Highlights & Insights¶
- The reinterpretation of AR models as score models is particularly elegant: AR models originally output discrete next-token probabilities; this paper treats these as score signals in the continuous embedding space. This shift in perspective allows the entire theoretical apparatus and toolset of diffusion distillation to be directly transferred to AR acceleration — a cross-paradigm knowledge transfer well worth attention.
- The core insight of "eliminating predefined mappings": DD1's mapping is a hard target (the model must precisely learn each noise-to-data correspondence), whereas DD2's CSD is a soft target (only distributional matching is required), making the latter substantially easier to optimize. By analogy: DD1 learns the unique answer to a fill-in-the-blank question, while DD2 learns the distribution over all valid answers.

________

**EXERCISE GOAL**
In the highlights passage, what kind of target is DD2's CSD described as, and what does it require?

________

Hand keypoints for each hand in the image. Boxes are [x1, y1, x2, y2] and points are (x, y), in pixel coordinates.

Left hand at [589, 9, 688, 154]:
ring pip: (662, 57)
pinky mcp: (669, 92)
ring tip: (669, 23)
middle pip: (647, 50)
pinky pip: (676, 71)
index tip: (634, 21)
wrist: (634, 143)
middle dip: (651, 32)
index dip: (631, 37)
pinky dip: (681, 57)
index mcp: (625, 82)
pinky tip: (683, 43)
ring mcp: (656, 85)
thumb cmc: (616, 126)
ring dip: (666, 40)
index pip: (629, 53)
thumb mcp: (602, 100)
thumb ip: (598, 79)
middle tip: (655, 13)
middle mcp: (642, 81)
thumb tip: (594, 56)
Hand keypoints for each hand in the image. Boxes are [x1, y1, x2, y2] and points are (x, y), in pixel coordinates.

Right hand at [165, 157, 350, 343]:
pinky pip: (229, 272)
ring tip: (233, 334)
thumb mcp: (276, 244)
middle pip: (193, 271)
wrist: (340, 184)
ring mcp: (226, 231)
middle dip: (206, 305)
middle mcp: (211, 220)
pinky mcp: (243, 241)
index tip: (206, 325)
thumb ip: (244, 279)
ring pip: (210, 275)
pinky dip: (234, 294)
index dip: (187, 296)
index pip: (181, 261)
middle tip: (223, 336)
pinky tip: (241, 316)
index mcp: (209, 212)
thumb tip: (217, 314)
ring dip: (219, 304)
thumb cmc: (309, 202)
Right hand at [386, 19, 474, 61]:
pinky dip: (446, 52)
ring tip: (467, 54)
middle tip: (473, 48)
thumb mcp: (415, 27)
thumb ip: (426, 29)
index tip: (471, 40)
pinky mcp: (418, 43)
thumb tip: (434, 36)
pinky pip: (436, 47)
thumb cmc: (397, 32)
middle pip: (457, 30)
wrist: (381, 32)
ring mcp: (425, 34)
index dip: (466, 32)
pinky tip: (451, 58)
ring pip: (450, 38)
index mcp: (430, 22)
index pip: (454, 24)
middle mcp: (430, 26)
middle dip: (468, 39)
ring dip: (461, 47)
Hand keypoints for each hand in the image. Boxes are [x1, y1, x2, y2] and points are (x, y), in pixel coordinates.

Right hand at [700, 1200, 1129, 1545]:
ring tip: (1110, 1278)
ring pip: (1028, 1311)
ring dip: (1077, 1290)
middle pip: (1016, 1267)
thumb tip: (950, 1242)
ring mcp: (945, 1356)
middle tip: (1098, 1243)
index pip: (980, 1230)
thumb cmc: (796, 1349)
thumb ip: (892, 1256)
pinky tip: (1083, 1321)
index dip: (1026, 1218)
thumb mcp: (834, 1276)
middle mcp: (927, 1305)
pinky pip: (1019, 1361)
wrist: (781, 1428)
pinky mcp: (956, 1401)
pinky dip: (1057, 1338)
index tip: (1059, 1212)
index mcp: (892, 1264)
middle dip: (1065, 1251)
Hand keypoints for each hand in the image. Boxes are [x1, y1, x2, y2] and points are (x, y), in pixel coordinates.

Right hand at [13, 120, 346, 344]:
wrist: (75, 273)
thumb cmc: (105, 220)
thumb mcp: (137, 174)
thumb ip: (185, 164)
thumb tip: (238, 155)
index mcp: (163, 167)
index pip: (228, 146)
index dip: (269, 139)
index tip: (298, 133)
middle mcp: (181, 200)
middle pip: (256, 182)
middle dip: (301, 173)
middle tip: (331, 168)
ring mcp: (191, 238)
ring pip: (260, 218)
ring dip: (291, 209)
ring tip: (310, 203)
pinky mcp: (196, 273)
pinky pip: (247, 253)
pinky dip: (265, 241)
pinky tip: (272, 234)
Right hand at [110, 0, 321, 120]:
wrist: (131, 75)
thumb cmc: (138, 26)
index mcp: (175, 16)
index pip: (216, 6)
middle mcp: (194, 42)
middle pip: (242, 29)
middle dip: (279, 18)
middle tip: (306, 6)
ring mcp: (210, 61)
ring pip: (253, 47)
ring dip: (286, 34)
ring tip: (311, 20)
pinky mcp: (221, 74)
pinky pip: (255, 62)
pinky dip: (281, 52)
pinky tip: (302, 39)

________

**EXPECTED ANSWER**
It is a soft target that requires only distributional matching.